Я покосился на псину, висящую со стеклянными глазами на моей штанине.
— Вы имеете в виду эту… Бэтси?
— Ее, милочку, — горестно простонал толстяк. — За то, что она бросилась к его утке.
«Кто ходит на охоту с бульдогом? — подумал я. — С другой стороны, кто ходит с бульдогом в гости?»
— Что значит, к его утке? — спросил Мэтьюс. — К утке, которую сбил Элсмир?
— Ну… — толстяк помялся. — Не совсем… Элсмир, он… а впрочем, он уже не обидится. Он вообще стрелял плохо. Утку подстрелил лакей. Элсмир им страшно гордился, говорил, если с ним охотиться, всегда можно приволочь с собой дюжину трофеев и объявить их своими. А чтобы сберечь свою славу охотника, всем рассказывал, что его лакей оружие-то в руках держать не умеет.

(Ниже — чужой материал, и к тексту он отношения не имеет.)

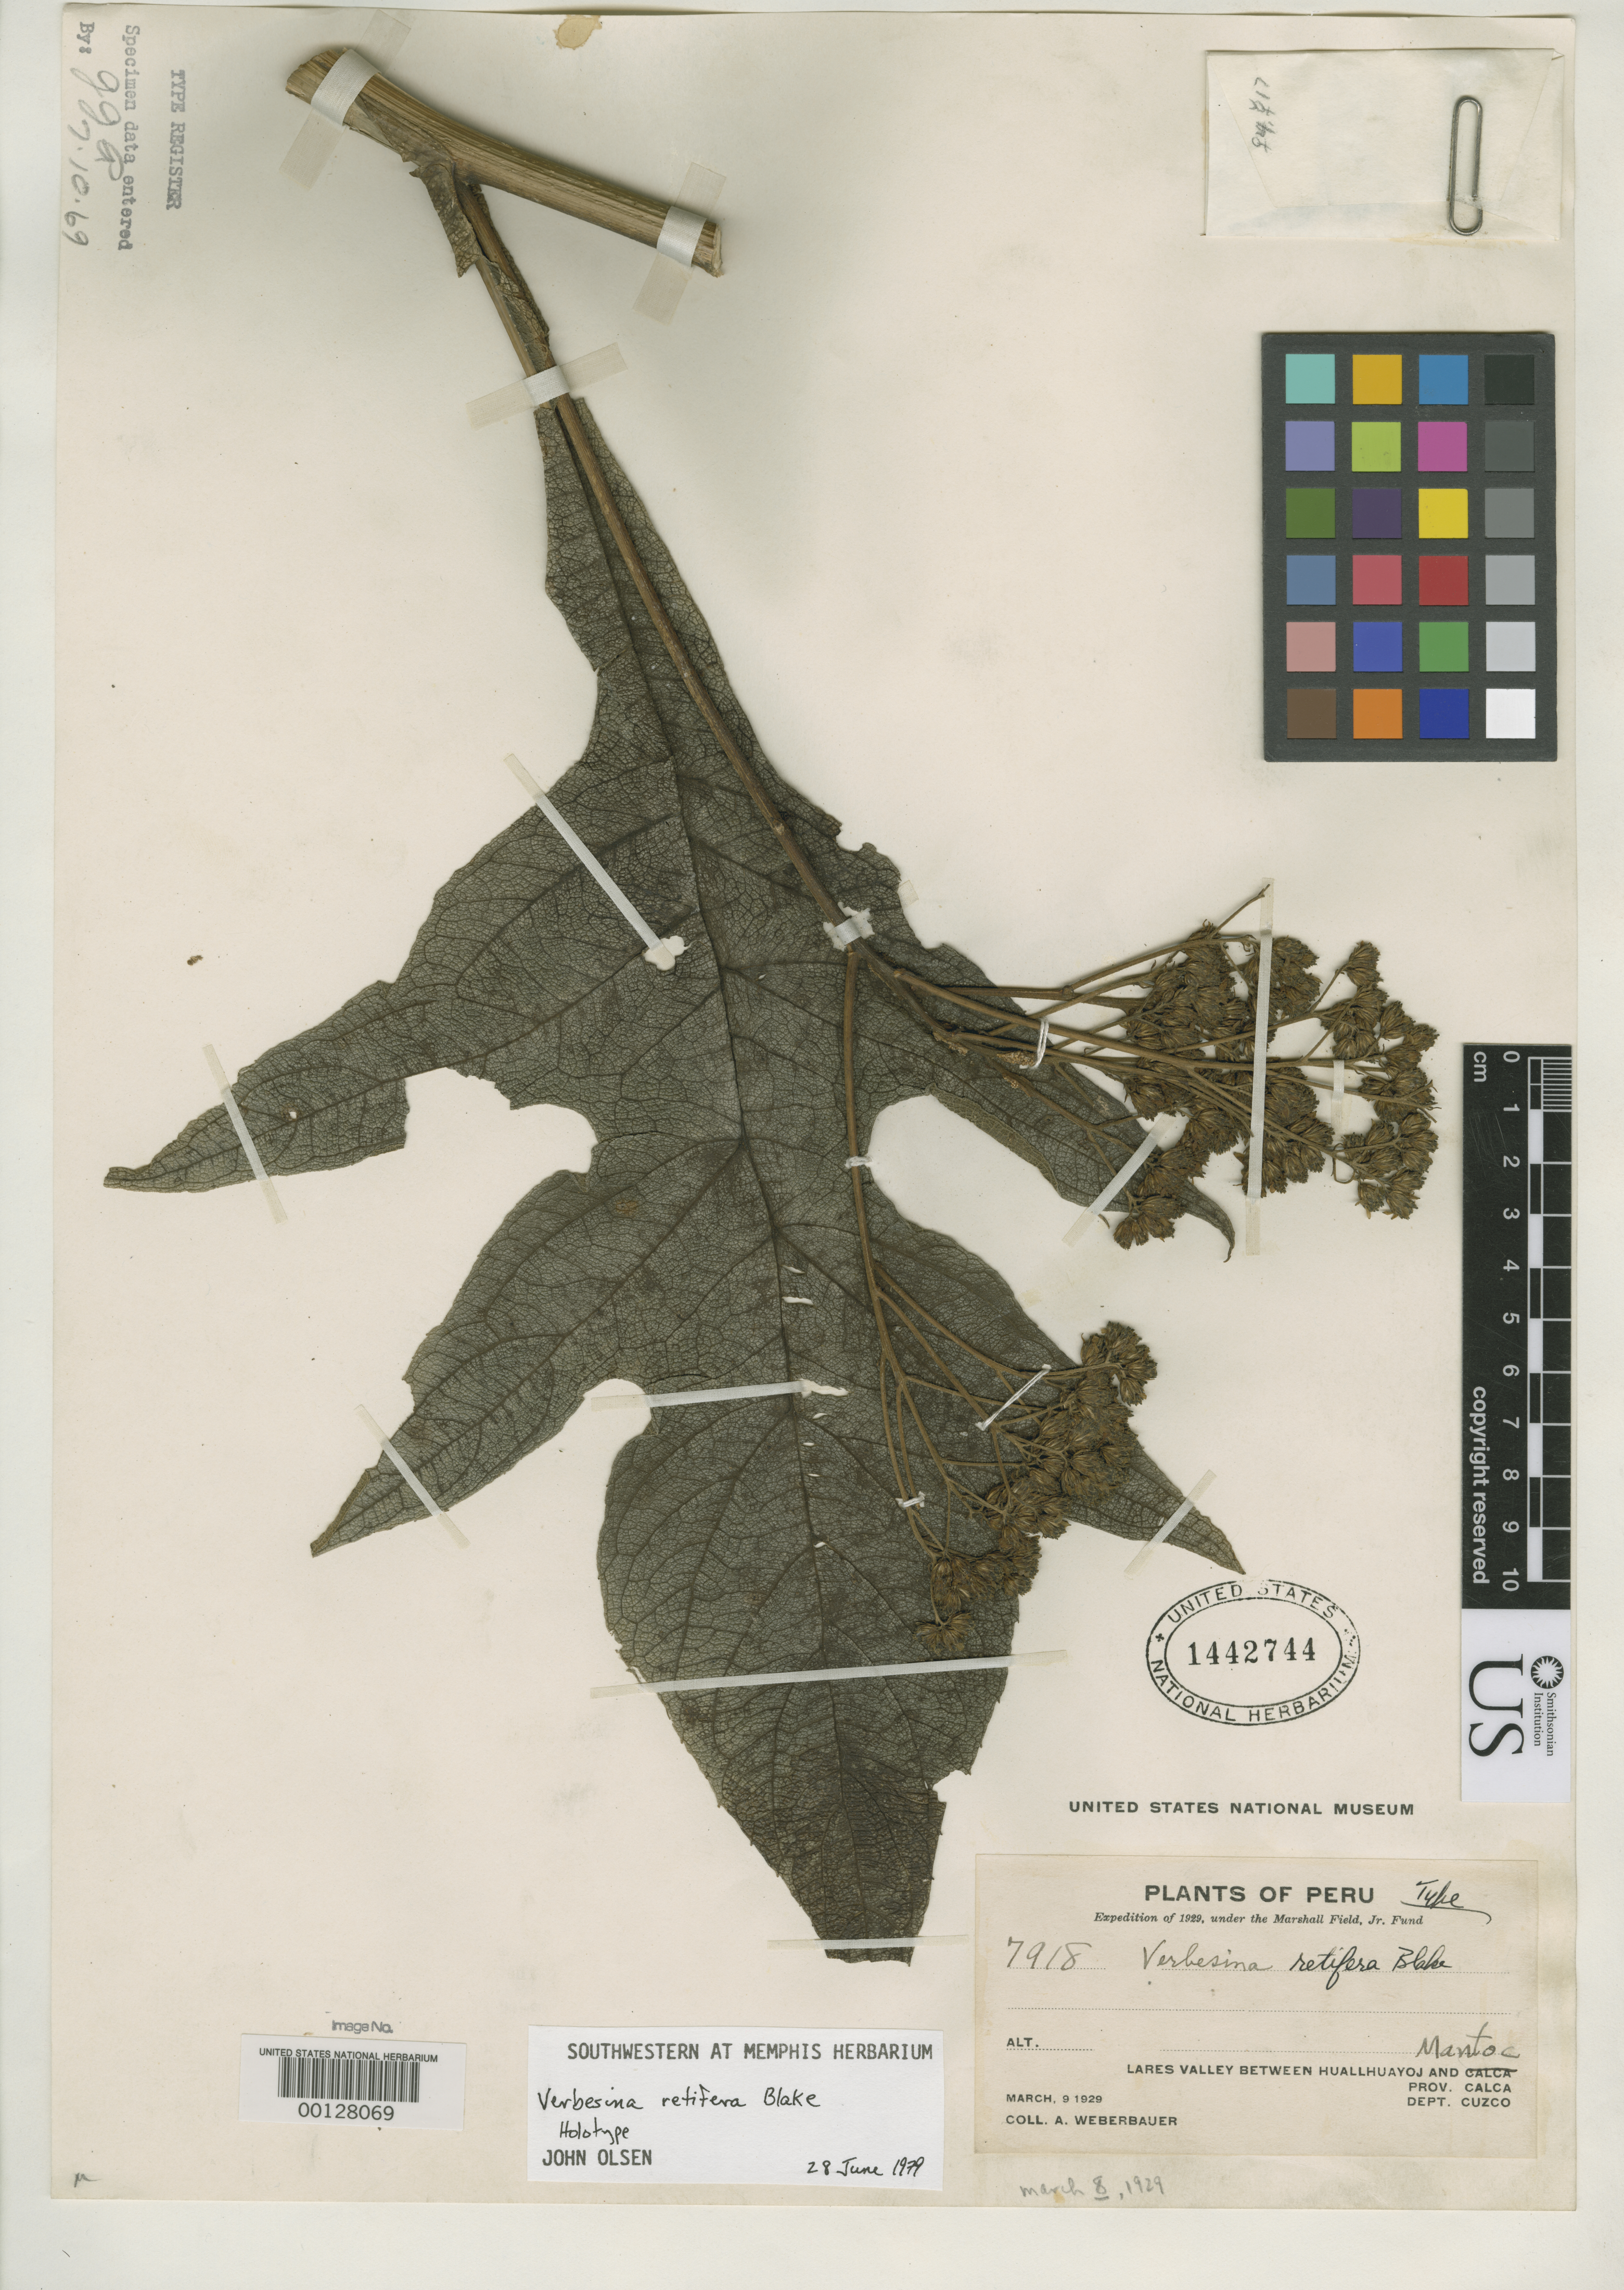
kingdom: Plantae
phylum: Tracheophyta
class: Magnoliopsida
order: Asterales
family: Asteraceae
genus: Verbesina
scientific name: Verbesina retifera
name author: S.F. Blake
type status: Holotype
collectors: A. Weberbauer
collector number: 7918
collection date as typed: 09 Mar 1929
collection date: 1929-03-09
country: Peru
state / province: Cusco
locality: Calca, between Huallhuayoj and Mantoc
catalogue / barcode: US 1442744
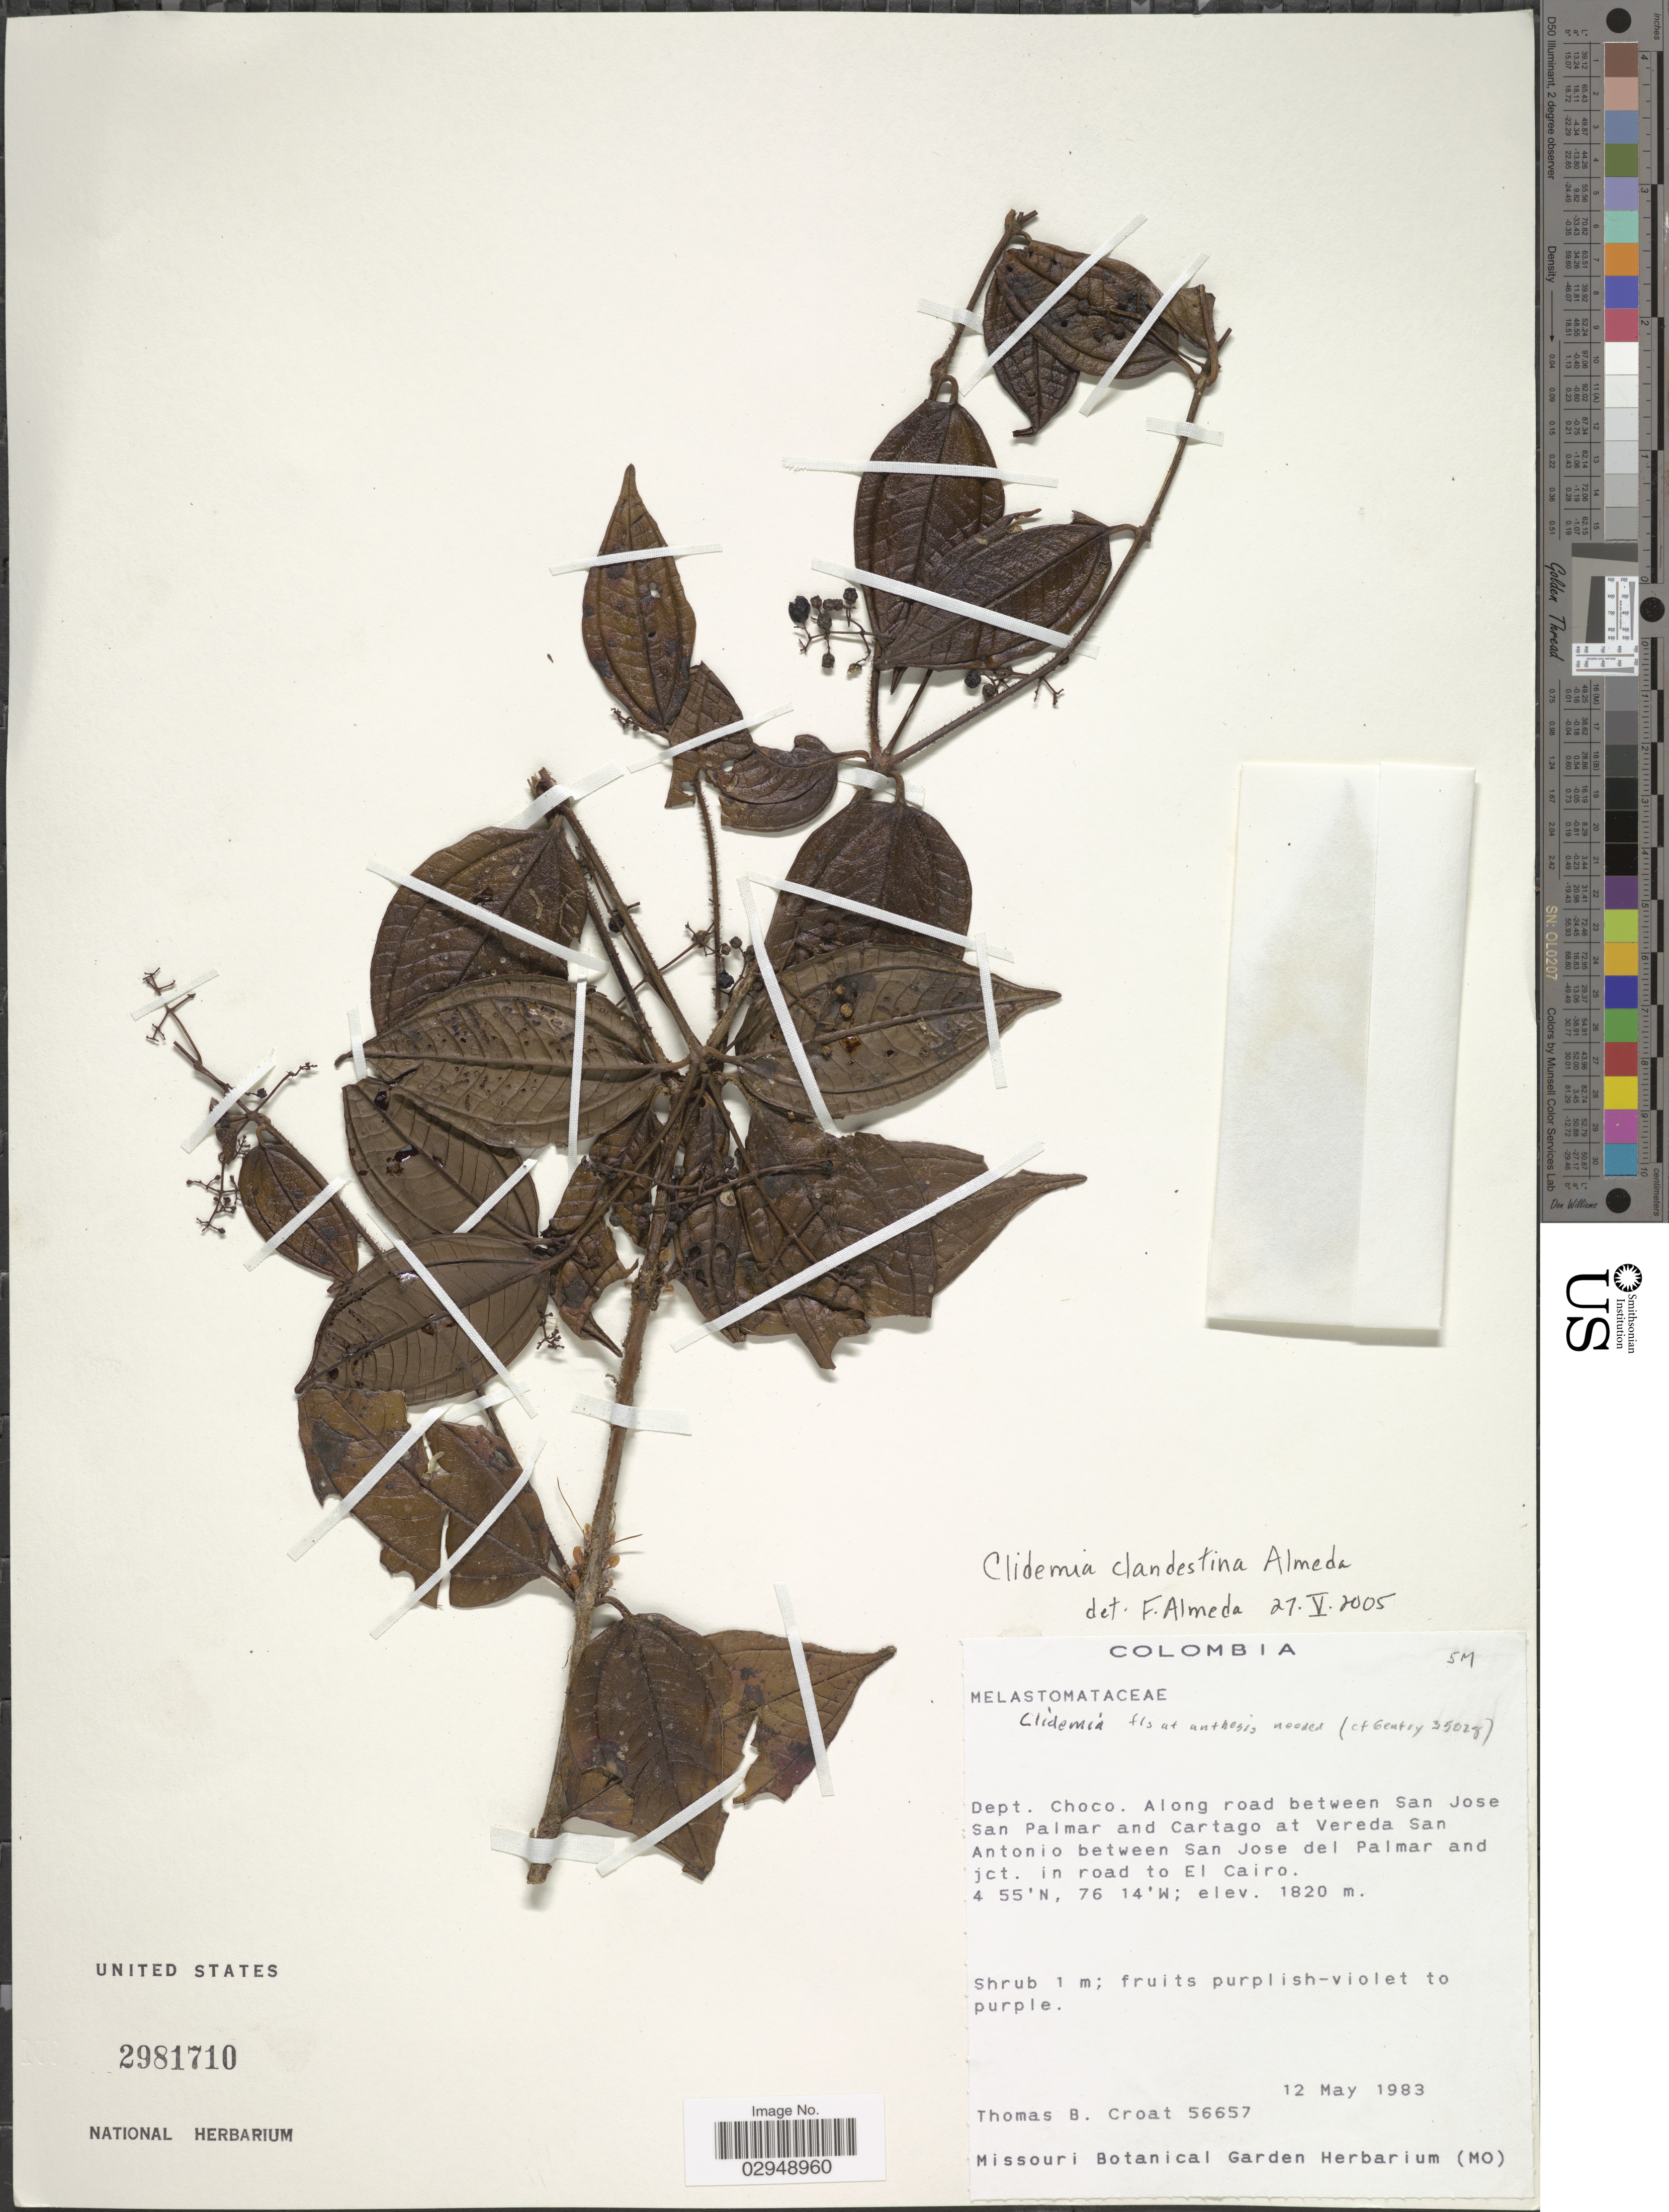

— М-м… — глубокомысленно промолвил Мэтьюс. — Из чего же он стрелял?
— Из двустволки, конечно!
— А что, — переспросил я. — По-вашему, это значит, что из револьвера он стрелять не умеет?
— Не смешите меня! — кудахтнул толстяк. — Куда ему? Револьвер — это благородное оружие!
Мэтьюс отмахнулся.
— Норби, вы опять за свое. Ладно, говорите, о чем хотите, а я пошел!
Он решительно взял шляпу и поторопился сбежать. Бетси, тявкая, устремилась за ним. Толстяк наконец подхватил эту тварь на руки и обиженно посмотрел Мэтьюсу вслед.
— Куда это он?
— В пивную, — невежливо отвечал Джордж.